Exercise requirements
Which lines of the data below hold "href"? Copy each of them.

Stored data entries
____

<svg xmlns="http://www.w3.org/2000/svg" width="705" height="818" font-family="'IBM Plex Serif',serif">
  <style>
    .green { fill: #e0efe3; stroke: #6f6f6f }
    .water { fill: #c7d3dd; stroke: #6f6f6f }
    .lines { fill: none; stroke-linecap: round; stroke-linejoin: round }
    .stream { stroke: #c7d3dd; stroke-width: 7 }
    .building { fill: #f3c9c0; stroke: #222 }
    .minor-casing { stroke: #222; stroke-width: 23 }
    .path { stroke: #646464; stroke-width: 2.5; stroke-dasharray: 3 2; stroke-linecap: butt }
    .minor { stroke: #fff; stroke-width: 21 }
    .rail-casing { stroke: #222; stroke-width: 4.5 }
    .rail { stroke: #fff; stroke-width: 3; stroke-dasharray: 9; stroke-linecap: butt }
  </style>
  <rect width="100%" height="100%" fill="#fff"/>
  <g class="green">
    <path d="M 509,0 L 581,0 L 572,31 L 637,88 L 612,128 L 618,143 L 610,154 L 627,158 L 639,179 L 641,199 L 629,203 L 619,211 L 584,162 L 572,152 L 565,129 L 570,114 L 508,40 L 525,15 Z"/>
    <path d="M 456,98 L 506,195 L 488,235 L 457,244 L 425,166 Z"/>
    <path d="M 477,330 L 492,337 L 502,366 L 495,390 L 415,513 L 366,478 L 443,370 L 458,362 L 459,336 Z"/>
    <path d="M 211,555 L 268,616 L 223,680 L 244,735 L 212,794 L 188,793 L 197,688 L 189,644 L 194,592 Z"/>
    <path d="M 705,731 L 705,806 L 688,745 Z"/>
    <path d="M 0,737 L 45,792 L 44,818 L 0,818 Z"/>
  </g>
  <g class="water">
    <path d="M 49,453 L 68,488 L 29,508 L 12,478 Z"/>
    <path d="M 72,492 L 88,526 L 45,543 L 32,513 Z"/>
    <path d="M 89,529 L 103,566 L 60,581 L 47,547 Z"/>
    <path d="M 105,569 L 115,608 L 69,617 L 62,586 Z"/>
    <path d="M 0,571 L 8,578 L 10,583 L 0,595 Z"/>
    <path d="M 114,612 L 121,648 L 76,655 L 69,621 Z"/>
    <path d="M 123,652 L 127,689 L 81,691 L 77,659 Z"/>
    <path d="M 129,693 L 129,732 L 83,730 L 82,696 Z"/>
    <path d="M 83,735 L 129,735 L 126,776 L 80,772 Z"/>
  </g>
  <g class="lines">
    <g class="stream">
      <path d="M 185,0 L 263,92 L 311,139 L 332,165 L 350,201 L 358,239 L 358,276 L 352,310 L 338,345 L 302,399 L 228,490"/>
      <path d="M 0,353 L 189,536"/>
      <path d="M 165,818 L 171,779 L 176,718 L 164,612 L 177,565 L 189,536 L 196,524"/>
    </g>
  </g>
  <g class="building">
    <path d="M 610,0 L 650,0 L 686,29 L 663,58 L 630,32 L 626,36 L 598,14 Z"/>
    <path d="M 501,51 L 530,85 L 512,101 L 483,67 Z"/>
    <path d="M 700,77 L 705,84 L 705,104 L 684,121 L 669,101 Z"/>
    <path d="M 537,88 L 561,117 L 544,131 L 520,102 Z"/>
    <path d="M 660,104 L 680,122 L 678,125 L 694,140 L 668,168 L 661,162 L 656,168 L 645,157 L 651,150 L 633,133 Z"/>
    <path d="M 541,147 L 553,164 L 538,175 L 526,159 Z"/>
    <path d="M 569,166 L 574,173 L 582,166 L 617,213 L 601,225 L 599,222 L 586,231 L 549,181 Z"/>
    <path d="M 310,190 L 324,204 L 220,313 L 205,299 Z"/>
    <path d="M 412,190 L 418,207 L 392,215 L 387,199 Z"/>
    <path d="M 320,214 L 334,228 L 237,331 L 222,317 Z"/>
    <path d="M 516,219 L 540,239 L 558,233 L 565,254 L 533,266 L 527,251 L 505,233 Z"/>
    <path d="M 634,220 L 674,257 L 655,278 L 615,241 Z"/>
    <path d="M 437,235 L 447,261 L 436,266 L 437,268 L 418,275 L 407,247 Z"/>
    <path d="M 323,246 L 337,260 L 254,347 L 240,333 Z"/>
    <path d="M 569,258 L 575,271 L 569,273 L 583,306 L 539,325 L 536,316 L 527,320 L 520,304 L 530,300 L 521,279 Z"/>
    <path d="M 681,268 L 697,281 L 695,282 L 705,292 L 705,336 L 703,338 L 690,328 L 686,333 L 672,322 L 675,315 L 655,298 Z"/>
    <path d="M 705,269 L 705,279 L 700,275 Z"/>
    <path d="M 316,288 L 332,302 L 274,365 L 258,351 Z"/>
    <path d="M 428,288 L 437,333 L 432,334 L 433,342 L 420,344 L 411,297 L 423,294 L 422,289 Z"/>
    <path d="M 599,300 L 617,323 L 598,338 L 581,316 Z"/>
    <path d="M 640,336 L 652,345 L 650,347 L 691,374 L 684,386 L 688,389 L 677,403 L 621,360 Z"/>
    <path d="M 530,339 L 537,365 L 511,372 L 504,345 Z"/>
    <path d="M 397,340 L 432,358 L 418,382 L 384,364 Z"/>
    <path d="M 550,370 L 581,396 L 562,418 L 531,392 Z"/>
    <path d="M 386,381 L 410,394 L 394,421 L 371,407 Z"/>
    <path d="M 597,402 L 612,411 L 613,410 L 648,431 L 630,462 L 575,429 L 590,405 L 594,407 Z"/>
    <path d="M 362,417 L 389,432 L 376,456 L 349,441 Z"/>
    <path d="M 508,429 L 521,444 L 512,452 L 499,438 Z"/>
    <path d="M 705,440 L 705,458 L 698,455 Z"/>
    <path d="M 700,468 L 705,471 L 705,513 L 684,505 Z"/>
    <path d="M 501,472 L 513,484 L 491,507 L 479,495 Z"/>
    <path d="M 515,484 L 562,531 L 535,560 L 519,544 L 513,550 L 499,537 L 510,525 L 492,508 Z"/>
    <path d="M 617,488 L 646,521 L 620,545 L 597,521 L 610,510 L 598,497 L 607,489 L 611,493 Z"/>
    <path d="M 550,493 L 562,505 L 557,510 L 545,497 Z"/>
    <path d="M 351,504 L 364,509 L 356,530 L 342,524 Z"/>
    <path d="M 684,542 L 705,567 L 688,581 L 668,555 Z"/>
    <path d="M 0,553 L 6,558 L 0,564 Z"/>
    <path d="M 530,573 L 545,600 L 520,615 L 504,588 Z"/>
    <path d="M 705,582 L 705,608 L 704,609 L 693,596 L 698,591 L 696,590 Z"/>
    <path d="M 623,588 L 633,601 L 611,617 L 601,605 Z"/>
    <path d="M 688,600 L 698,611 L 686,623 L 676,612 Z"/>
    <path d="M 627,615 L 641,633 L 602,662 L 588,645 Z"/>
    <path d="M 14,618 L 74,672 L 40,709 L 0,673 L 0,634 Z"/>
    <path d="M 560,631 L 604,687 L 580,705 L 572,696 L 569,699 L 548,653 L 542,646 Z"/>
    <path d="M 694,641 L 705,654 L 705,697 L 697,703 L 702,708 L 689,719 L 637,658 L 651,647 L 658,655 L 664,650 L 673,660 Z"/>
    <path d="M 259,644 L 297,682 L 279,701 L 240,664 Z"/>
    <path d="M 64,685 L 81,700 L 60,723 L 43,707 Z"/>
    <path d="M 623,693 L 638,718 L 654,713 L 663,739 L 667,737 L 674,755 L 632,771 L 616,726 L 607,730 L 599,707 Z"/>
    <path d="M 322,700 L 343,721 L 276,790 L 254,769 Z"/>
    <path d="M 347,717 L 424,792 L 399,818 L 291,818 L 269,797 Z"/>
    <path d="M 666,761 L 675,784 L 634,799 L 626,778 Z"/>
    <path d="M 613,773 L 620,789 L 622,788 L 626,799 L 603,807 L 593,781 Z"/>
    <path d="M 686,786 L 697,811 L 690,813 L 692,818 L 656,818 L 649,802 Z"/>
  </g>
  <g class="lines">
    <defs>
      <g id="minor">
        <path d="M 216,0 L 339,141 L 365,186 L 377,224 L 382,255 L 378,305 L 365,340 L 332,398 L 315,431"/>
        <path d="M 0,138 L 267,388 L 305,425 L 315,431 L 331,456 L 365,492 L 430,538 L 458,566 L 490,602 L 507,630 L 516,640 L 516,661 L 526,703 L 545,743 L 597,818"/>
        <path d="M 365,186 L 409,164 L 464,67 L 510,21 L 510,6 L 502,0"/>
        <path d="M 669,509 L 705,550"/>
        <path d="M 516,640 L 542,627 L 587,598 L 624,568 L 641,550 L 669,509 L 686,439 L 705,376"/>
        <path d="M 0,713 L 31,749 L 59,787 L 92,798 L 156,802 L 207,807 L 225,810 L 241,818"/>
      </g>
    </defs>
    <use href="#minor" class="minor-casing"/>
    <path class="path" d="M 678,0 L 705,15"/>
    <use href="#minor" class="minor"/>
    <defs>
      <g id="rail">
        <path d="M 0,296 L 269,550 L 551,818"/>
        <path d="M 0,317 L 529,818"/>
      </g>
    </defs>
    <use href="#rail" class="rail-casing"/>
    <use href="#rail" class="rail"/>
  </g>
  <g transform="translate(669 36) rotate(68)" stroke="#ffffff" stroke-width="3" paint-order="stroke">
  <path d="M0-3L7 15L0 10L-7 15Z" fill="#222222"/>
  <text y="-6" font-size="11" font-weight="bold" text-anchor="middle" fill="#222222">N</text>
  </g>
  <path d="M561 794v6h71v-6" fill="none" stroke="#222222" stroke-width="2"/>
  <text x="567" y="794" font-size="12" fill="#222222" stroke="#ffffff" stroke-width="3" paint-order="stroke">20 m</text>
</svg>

____

Task solution
    <use href="#minor" class="minor-casing"/>
    <use href="#minor" class="minor"/>
    <use href="#rail" class="rail-casing"/>
    <use href="#rail" class="rail"/>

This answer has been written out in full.